"No, this is not my theme," answered Grace; "that is, it is not in my hand-writing. I do not recognize the writing." Grace ceased speaking and stared at the theme in sudden consternation. "Some one found my theme and copied it." Her voice sank almost to a whisper. A flush of shame for the unknown culprit dyed her cheeks anew.
"It would be better, perhaps," interrupted the teacher sarcastically, "if you admitted the truth of the affair at once, Miss Harlowe."
"There is nothing to admit," responded Grace steadily, "except that I lost my theme on the evening I wrote it. When I found it was gone I came to you at once and asked for another day's time. That same night I rewrote it as well as I could from memory and handed it to you the following day."
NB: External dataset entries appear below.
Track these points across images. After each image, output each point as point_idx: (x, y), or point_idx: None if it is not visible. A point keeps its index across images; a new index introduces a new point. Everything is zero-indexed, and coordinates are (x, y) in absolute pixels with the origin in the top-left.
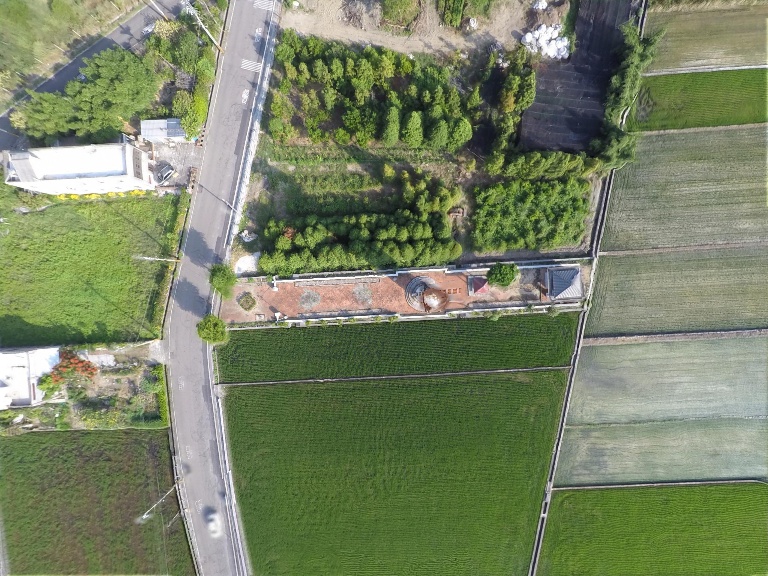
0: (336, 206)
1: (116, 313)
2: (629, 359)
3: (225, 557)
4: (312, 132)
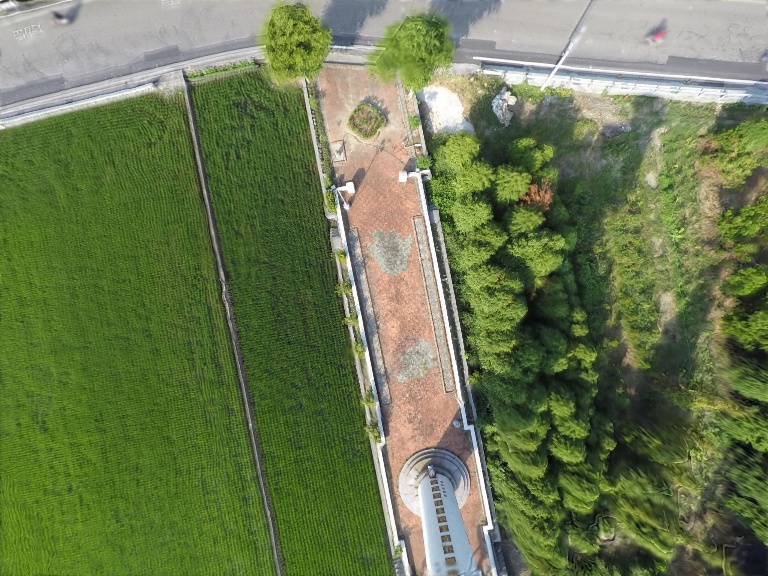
0: (590, 282)
1: None
2: None
3: None
4: (746, 215)
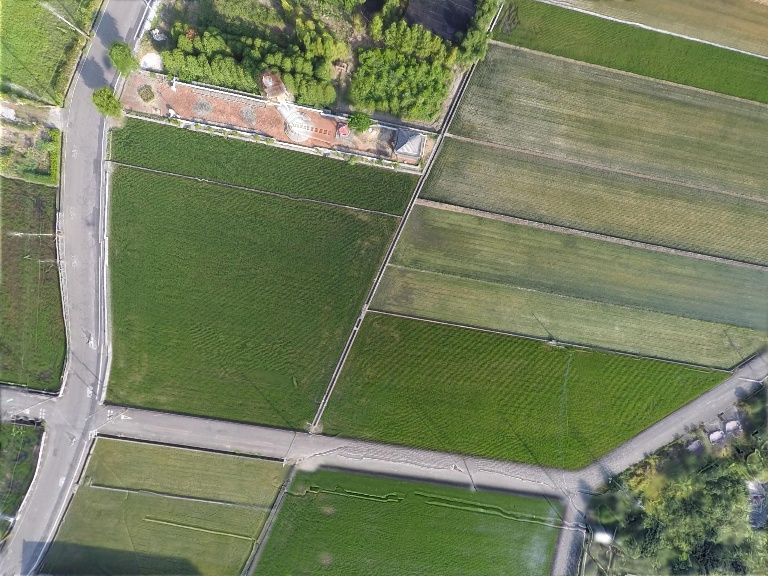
0: (241, 30)
1: (22, 72)
2: (447, 222)
3: (91, 308)
4: None
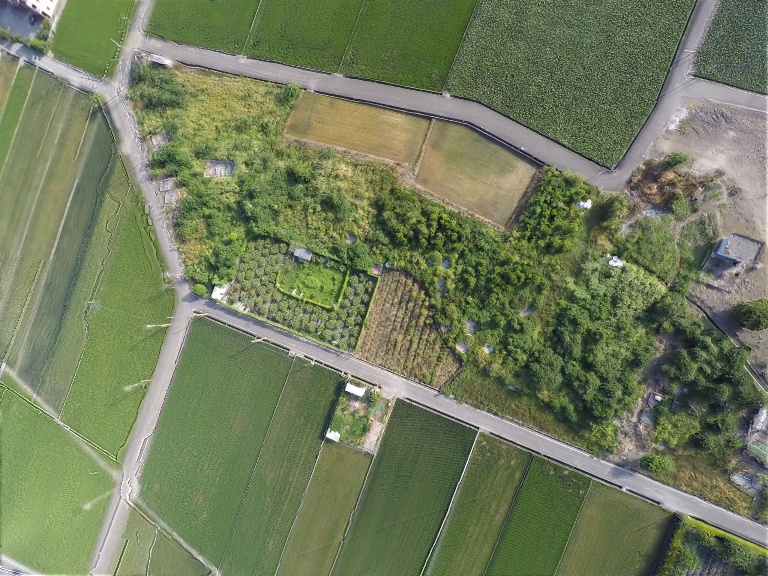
0: None
1: None
2: None
3: None
4: None
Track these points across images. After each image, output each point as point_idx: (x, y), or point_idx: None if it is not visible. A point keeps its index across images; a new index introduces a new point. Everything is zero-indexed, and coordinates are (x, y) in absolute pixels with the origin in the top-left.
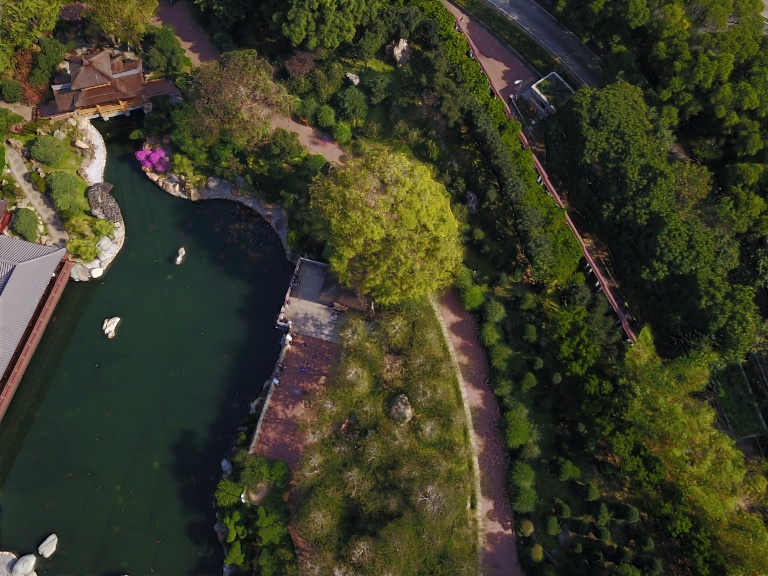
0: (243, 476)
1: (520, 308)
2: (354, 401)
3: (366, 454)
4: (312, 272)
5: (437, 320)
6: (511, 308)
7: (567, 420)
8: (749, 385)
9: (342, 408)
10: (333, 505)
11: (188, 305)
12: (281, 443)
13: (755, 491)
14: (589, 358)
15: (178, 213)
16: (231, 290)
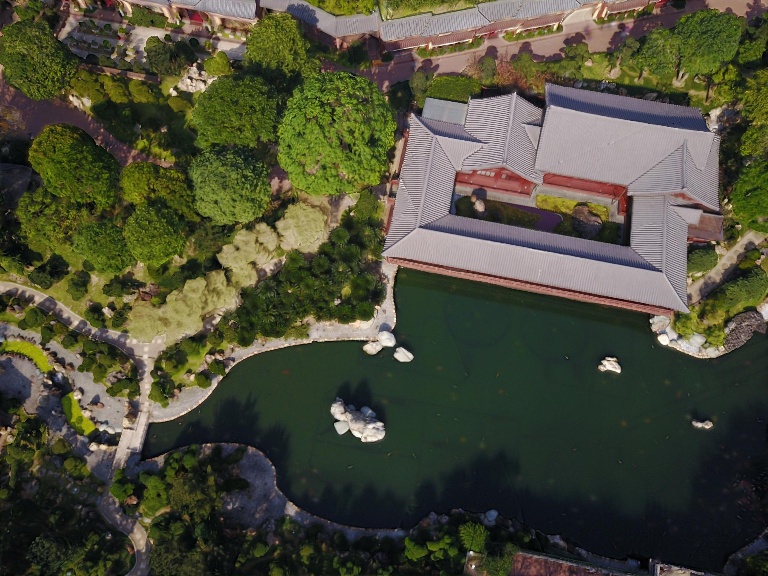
0: (496, 560)
1: None
2: None
3: None
4: None
5: None
6: None
7: None
8: None
9: None
10: None
11: (648, 440)
12: None
13: None
14: None
15: (751, 410)
16: (675, 487)
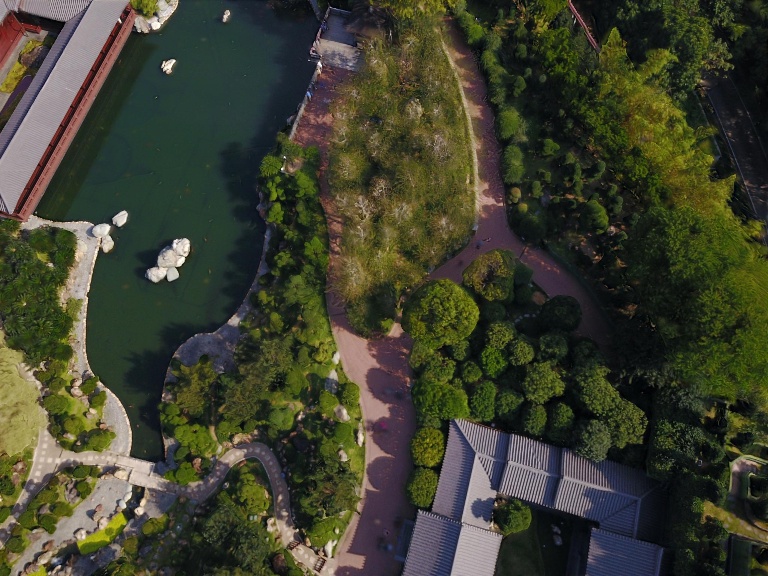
0: (284, 144)
1: (514, 35)
2: (375, 93)
3: (385, 124)
4: (339, 21)
5: (444, 53)
6: (506, 43)
7: (551, 119)
8: (707, 120)
9: (365, 97)
10: (357, 163)
11: (233, 55)
12: (313, 141)
13: (703, 164)
14: (569, 60)
15: None
16: (269, 44)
An ominous silence ensued. Then Miss Duncan said stiffly: "Miss Harlowe, the young woman who wrote the theme you have in your hand dropped it into the collection box of another section during the very evening you would have me believe you were writing it. It was brought to me early the next morning."
"How do you know that it was dropped into the box the evening before?" flung back Grace, forgetting for an instant to whom she was speaking.
"Your question is hardly respectful, Miss Harlowe," returned Miss Duncan, coldly reproving. "I will answer it, however, by saying that I sent for the young woman and questioned her regarding the time she placed her theme in the box, without letting her know my motive in doing so. Her frank answer completely assured me that she was speaking the truth. At the same time she explained that she had been late with her theme on account of mislaying it. She had written it two days before and placed it in her desk. Then it had mysteriously vanished and suddenly reappeared in the same pigeonhole in her desk in which she had placed it. She assured me that directly she found it she took it to the box. Your theme is so suspiciously similar to hers that it is hardly possible to believe it to be merely a coincidence. In the face of the circumstances it looks as though you were the real offender."
Grace regarded Miss Duncan with mute reproach. She could not at once trust herself to speak.
"Have you anything to say to me, Miss Harlowe?" was the stern question.
"Only, that what I have previously said to you is the truth," answered Grace, fighting down her desire to cry. Then, seized with a sudden idea, she said in a tone of subdued excitement, "Will you allow me to look at that theme again, Miss Duncan?"
Miss Duncan picked up the theme from the desk where Grace had laid it and handed it to her. A strip of paper had been pasted over the name in the upper left hand corner. Grace scanned each closely written page attentively. "This is my theme," she declared finally, "and I have thought of a way to prove that I wrote it. I did not steal it from another girl. I would not be so contemptible."